Member of the Riigikogu
- Incumbent
- Assumed office 10 April 2023

Personal details
- Born: June 6, 1989 (age 37) Valga, then part of Estonian SSR, Soviet Union
- Party: Estonian Social Democratic Party (2024–present)
- Other political affiliations: Centre Party (2016–2024)
- Education: University of Tartu Tallinn University
- Occupation: Politician

= Andre Hanimägi =

Estonian politician (born 1989)

Andre Hanimägi (born 6 June 1989) is an Estonian politician representing the Estonian Centre Party (Estonian: Eesti Keskerakond, EK). Following the 2023 Estonian parliamentary election, he was elected to the Riigikogu.

== Biography ==
Andre Hanimägi was born in Valga, where attended primary and secondary schools. He is a 2008 graduate of Valga Gymnasium. In 2008, he enrolled in the Faculty of Social Sciences at the University of Tartu, graduating in 2011 with a Bachelor's degree in journalism and communication. He received his Master's degree in organizational communication and public relations from Tallinn University. In 2009, and again from 2011 to 2012, he was a reporter for the local Valgamaalane newspaper.

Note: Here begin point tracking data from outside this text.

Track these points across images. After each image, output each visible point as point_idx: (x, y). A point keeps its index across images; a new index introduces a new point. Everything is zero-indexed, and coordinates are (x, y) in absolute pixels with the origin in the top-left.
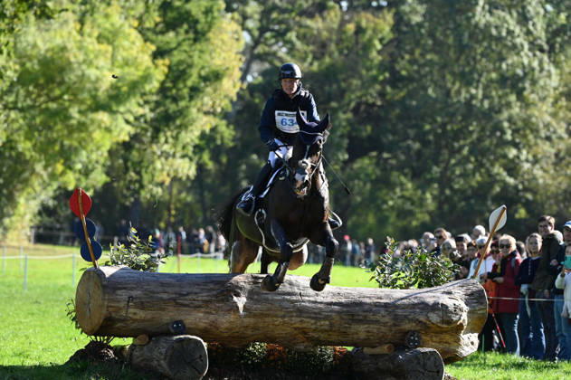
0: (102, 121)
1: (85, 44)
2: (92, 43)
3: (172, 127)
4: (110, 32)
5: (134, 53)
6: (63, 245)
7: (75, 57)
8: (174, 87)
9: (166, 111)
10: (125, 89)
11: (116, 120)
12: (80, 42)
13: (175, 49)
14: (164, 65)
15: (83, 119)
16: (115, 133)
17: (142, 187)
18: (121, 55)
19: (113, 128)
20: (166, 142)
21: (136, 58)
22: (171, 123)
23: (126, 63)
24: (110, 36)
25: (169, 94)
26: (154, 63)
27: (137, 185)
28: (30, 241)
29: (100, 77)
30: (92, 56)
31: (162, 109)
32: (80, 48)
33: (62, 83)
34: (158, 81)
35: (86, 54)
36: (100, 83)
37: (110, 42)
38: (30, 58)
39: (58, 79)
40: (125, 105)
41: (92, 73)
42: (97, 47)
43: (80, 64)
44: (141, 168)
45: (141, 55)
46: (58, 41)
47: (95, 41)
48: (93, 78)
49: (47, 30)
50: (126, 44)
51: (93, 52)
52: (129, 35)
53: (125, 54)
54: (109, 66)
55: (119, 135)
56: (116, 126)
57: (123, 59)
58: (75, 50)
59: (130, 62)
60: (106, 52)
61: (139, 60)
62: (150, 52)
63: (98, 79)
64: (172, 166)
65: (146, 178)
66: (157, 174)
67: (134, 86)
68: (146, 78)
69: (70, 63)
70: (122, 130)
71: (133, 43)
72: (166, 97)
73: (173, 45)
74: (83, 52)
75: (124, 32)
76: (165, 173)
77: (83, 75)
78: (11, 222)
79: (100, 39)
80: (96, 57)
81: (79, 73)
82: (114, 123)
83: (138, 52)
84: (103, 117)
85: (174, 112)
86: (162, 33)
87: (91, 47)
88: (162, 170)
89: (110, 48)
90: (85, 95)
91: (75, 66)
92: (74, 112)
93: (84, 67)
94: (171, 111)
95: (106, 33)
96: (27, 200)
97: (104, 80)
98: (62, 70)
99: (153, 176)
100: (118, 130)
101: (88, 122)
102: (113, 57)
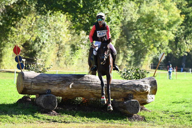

In 2010, Hanimägi worked as public relations specialist for the Valga city government. From 2012 to 2016, he was a public relations advisor for the Pirita District Government. From 2016 until 2019, he was an advisor to the Centre Party Riigikogu faction and head of public relations for the Centre Party's non-profit association. From 2019 until 2021, he was the district elder of Haabersti District Government. In 2021, he became the secretary-general of the Centre Party.

He campaigned for election in electoral district no. 1 (Haabersti, Põhja-Tallinn and Kristiine) in the 2023 Estonian parliamentary election of the Riigikogu and collected 466 votes and was elected to XV Riigikogu.

On 5 January 2024, Hanimägi and three other members (Ester Karuse, Jaak Aab and Tanel Kiik) of the 15th Riigikogu announced their departure from the Centre Party and joined the Estonian Social Democratic Party.